A rapid emergence of multiple antibiotic–resistant bacteria has been observed. These microorganisms are resistant to almost all currently available antibiotics. For example, Streptococcus pneumoniae, which causes pneumonia, meningitis and acute otitis media (ear infections), was once routinely susceptible to penicillin. Since the 1980s, however, the incidence of penicillin-resistant microorganisms in Australia has risen dramatically.38,39 In addition, many of these microorganisms are resistant to multiple antibiotics. In some areas, more than 20% of tuberculosis cases are caused by multiple antibiotic–resistant Mycobacterium tuberculosis. Also, the incidence of drug-resistant gonorrhoea, malaria, pneumococcal disease, salmonellosis, shigellosis and staphylococcal infections has increased dramatically.
Why have multiple antibiotic–resistant microorganisms appeared? Overuse of antibiotics can lead to the destruction of the normal flora, allowing the selective overgrowth of antibiotic-resistant strains or pathogens that had previously been kept under control. Let us use a common example to illustrate how antibiotic-resistant microorganisms may occur. An individual develops a cough and fever, necessitating a visit to their local general practitioner. The general practitioner examines the individual and diagnoses an upper respiratory tract infection, with the offending pathogen considered to be bacterial in origin. Accordingly, the general practitioner prescribes an antibiotic to treat the infection. However, no pathogenic bacterium was isolated from sputum (mucus coughed from the airways) cultures, nor was there any direct evidence that the individual had a bacterial infection. In reality, the individual was infected with a virus, such as a rhinovirus, a frequent cause of influenza. Therefore, this individual was unnecessarily exposed to an antibiotic, which provides an opportunity for the bacteria to develop resistance.

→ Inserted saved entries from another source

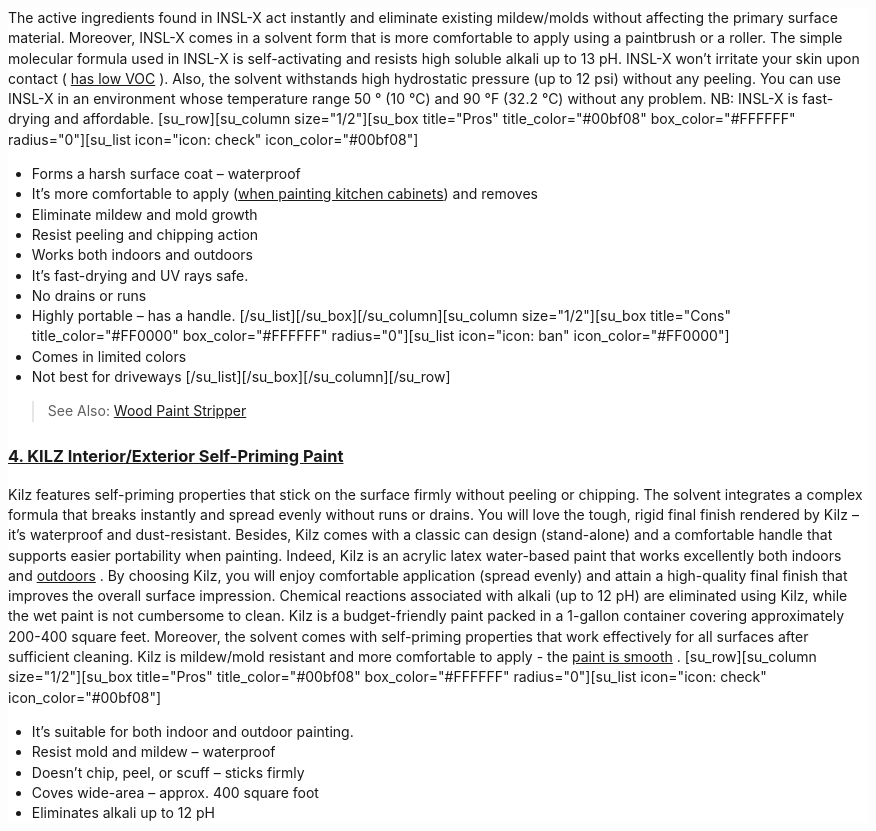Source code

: The active ingredients found in INSL-X act instantly and eliminate existing mildew/molds without affecting the primary surface material.
Moreover, INSL-X comes in a solvent form that is more comfortable to apply using a paintbrush or a roller.
The simple molecular formula used in INSL-X is self-activating and resists high soluble alkali up to 13 pH.
INSL-X won’t irritate your skin upon contact (
[has low VOC](https://pestpolicy.com/best-baby-safe-paint-for-crib/)
). Also, the solvent withstands high hydrostatic pressure (up to 12 psi) without any peeling.
You can use INSL-X in an environment whose temperature range 50 ° (10 °C) and 90 °F (32.2 °C) without any problem. NB: INSL-X is fast-drying and affordable.
[su_row][su_column size="1/2"][su_box title="Pros" title_color="#00bf08" box_color="#FFFFFF" radius="0"][su_list icon="icon: check" icon_color="#00bf08"]
- Forms a harsh surface coat – waterproof
- It’s more comfortable to apply ([when painting kitchen cabinets](https://pestpolicy.com/best-paint-for-kitchen-cabinets/)) and removes
- Eliminate mildew and mold growth
- Resist peeling and chipping action
- Works both indoors and outdoors
- It’s fast-drying and UV rays safe.
- No drains or runs
- Highly portable – has a handle.
[/su_list][/su_box][/su_column][su_column size="1/2"][su_box title="Cons" title_color="#FF0000" box_color="#FFFFFF" radius="0"][su_list icon="icon: ban" icon_color="#FF0000"]
- Comes in limited colors
- Not best for driveways
[/su_list][/su_box][/su_column][/su_row]
> See Also:
> [Wood Paint Stripper](https://pestpolicy.com/best-paint-stripper-for-wood/)
### [4. KILZ Interior/Exterior Self-Priming Paint](https://www.amazon.com/dp/B06Y142YK6/?tag=p-policy-20)
Kilz features self-priming properties that stick on the surface firmly without peeling or chipping.
[](https://www.amazon.com/dp/B06Y142YK6/?tag=p-policy-20)
[](https://www.amazon.com/dp/B0061OIK4M/?tag=p-policy-20)
[](https://www.amazon.com/dp/B06XGFSJVJ/?tag=p-policy-20)
[](https://www.amazon.com/dp/B00MDVLOBS/?tag=p-policy-20)
[](https://www.amazon.com/dp/B00MV8MWEQ/?tag=p-policy-20)
The solvent integrates a complex formula that breaks instantly and spread evenly without runs or drains. You will love the tough, rigid final finish rendered by Kilz – it’s waterproof and dust-resistant.
Besides, Kilz comes with a classic can design (stand-alone) and a comfortable handle that supports easier portability when painting.
Indeed, Kilz is an acrylic latex water-based paint that works excellently both indoors and
[outdoors](https://pestpolicy.com/can-you-use-exterior-paint-indoors/)
.
By choosing Kilz, you will enjoy comfortable application (spread evenly) and attain a high-quality final finish that improves the overall surface impression.
Chemical reactions associated with alkali (up to 12 pH) are eliminated using Kilz, while the wet paint is not cumbersome to clean.
Kilz is a budget-friendly paint packed in a 1-gallon container covering approximately 200-400 square feet.
Moreover, the solvent comes with self-priming properties that work effectively for all surfaces after sufficient cleaning.
Kilz is mildew/mold resistant and more comfortable to apply - the
[paint is smooth](https://pestpolicy.com/best-paint-for-guns/)
.
[su_row][su_column size="1/2"][su_box title="Pros" title_color="#00bf08" box_color="#FFFFFF" radius="0"][su_list icon="icon: check" icon_color="#00bf08"]
- It’s suitable for both indoor and outdoor painting.
- Resist mold and mildew – waterproof
- Doesn’t chip, peel, or scuff – sticks firmly
- Coves wide-area – approx. 400 square foot
- Eliminates alkali up to 12 pH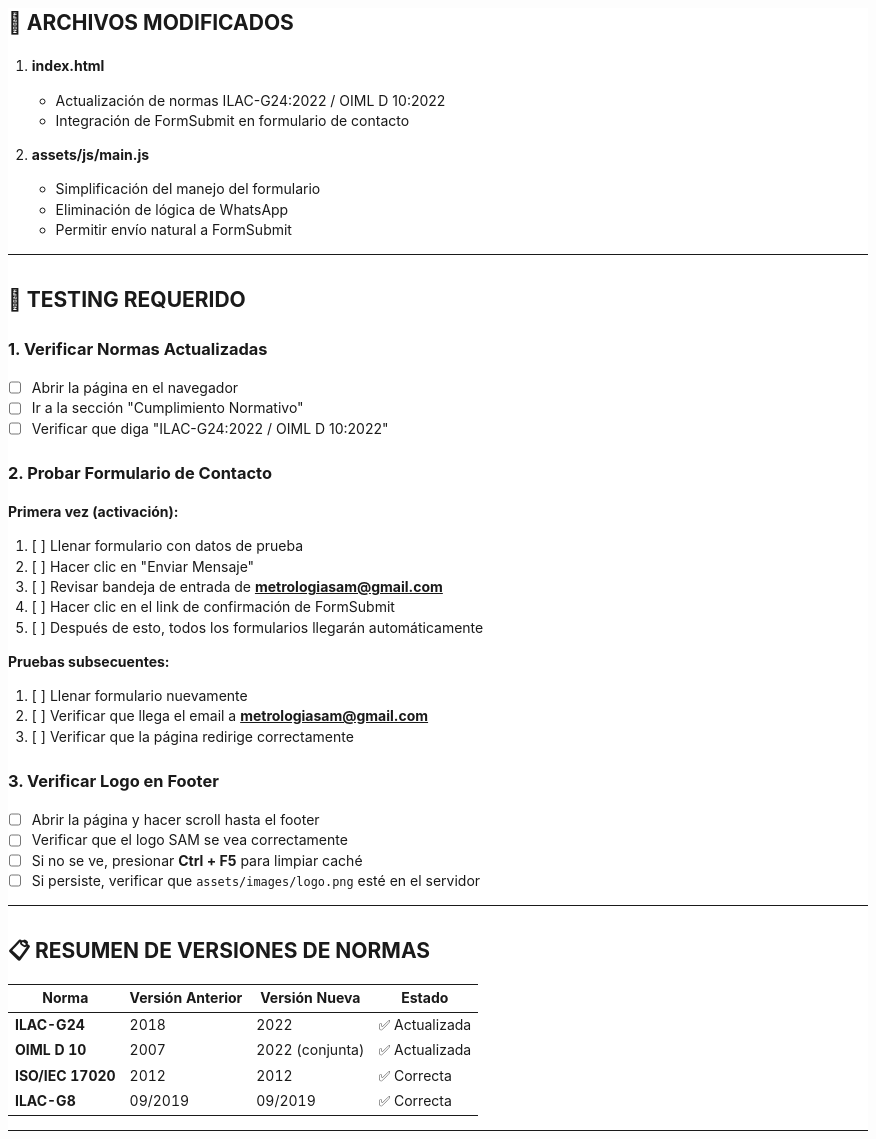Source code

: 
## 📂 ARCHIVOS MODIFICADOS

1. **index.html**
   - Actualización de normas ILAC-G24:2022 / OIML D 10:2022
   - Integración de FormSubmit en formulario de contacto

2. **assets/js/main.js**
   - Simplificación del manejo del formulario
   - Eliminación de lógica de WhatsApp
   - Permitir envío natural a FormSubmit

---

## 🧪 TESTING REQUERIDO

### 1. Verificar Normas Actualizadas
- [ ] Abrir la página en el navegador
- [ ] Ir a la sección "Cumplimiento Normativo"
- [ ] Verificar que diga "ILAC-G24:2022 / OIML D 10:2022"

### 2. Probar Formulario de Contacto

**Primera vez (activación):**
1. [ ] Llenar formulario con datos de prueba
2. [ ] Hacer clic en "Enviar Mensaje"
3. [ ] Revisar bandeja de entrada de **metrologiasam@gmail.com**
4. [ ] Hacer clic en el link de confirmación de FormSubmit
5. [ ] Después de esto, todos los formularios llegarán automáticamente

**Pruebas subsecuentes:**
1. [ ] Llenar formulario nuevamente
2. [ ] Verificar que llega el email a **metrologiasam@gmail.com**
3. [ ] Verificar que la página redirige correctamente

### 3. Verificar Logo en Footer
- [ ] Abrir la página y hacer scroll hasta el footer
- [ ] Verificar que el logo SAM se vea correctamente
- [ ] Si no se ve, presionar **Ctrl + F5** para limpiar caché
- [ ] Si persiste, verificar que `assets/images/logo.png` esté en el servidor

---

## 📋 RESUMEN DE VERSIONES DE NORMAS

| Norma | Versión Anterior | Versión Nueva | Estado |
|-------|------------------|---------------|--------|
| **ILAC-G24** | 2018 | 2022 | ✅ Actualizada |
| **OIML D 10** | 2007 | 2022 (conjunta) | ✅ Actualizada |
| **ISO/IEC 17020** | 2012 | 2012 | ✅ Correcta |
| **ILAC-G8** | 09/2019 | 09/2019 | ✅ Correcta |

---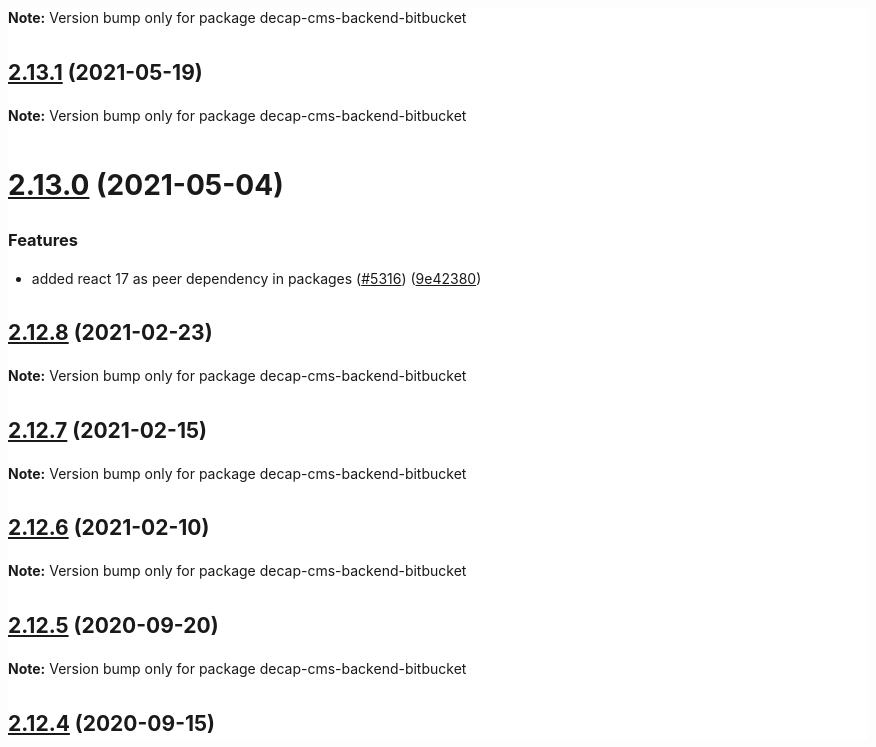 **Note:** Version bump only for package decap-cms-backend-bitbucket

## [2.13.1](https://github.com/decaporg/decap-cms/tree/main/packages/decap-cms-backend-bitbucket/compare/decap-cms-backend-bitbucket@2.13.0...decap-cms-backend-bitbucket@2.13.1) (2021-05-19)

**Note:** Version bump only for package decap-cms-backend-bitbucket

# [2.13.0](https://github.com/decaporg/decap-cms/tree/main/packages/decap-cms-backend-bitbucket/compare/decap-cms-backend-bitbucket@2.12.8...decap-cms-backend-bitbucket@2.13.0) (2021-05-04)

### Features

- added react 17 as peer dependency in packages ([#5316](https://github.com/decaporg/decap-cms/tree/main/packages/decap-cms-backend-bitbucket/issues/5316)) ([9e42380](https://github.com/decaporg/decap-cms/tree/main/packages/decap-cms-backend-bitbucket/commit/9e423805707321396eec137f5b732a5b07a0dd3f))

## [2.12.8](https://github.com/decaporg/decap-cms/tree/main/packages/decap-cms-backend-bitbucket/compare/decap-cms-backend-bitbucket@2.12.7...decap-cms-backend-bitbucket@2.12.8) (2021-02-23)

**Note:** Version bump only for package decap-cms-backend-bitbucket

## [2.12.7](https://github.com/decaporg/decap-cms/tree/main/packages/decap-cms-backend-bitbucket/compare/decap-cms-backend-bitbucket@2.12.6...decap-cms-backend-bitbucket@2.12.7) (2021-02-15)

**Note:** Version bump only for package decap-cms-backend-bitbucket

## [2.12.6](https://github.com/decaporg/decap-cms/tree/main/packages/decap-cms-backend-bitbucket/compare/decap-cms-backend-bitbucket@2.12.5...decap-cms-backend-bitbucket@2.12.6) (2021-02-10)

**Note:** Version bump only for package decap-cms-backend-bitbucket

## [2.12.5](https://github.com/decaporg/decap-cms/tree/main/packages/decap-cms-backend-bitbucket/compare/decap-cms-backend-bitbucket@2.12.4...decap-cms-backend-bitbucket@2.12.5) (2020-09-20)

**Note:** Version bump only for package decap-cms-backend-bitbucket

## [2.12.4](https://github.com/decaporg/decap-cms/tree/main/packages/decap-cms-backend-bitbucket/compare/decap-cms-backend-bitbucket@2.12.3...decap-cms-backend-bitbucket@2.12.4) (2020-09-15)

The antibiotics amoxycillin and cephalexin are the third and eleventh most prescribed medications in Australia, respectively. In fact, almost 5 million prescriptions are made annually for amoxycillin alone. In addition, 4 of the 10 most frequently prescribed medications by general practitioners are from the antibiotic group — amoxycillin, cephalexin, timentin and roxithromycin. Alone, these four antibiotics account for more than 10% of all prescriptions by general practitioners each year.3
Unfortunately, antibiotics have a limited capacity and bacterial resistance to treatment is likely to develop over time. For instance, after eight years of widespread use, penicillin was found to be ineffective against the majority of Staphylococcus aureus cases in hospitals;40 and Escherichia coli has recently developed an increasing resistance to many antibiotics, including cephalosporins, macrolides and aminoglycosides.41 Therefore, the need to be vigilant in the prescription of antimicrobial drugs is crucial, and measures to guide the practitioner in many cases are now in place.
Leila is a 76-year-old woman who is experiencing a urinary tract infection. She has had a fever for 2 days, painful urination (dysuria), foul-smelling urine that is cloudy and, on occasions, leaking urine (urinary incontinence). Leila has 5 children and 10 years ago was diagnosed with diabetes mellitus type II. This is her third urinary tract infection for the year. Her previous infections resulted from Escherichia coli, which was cultured from the urine.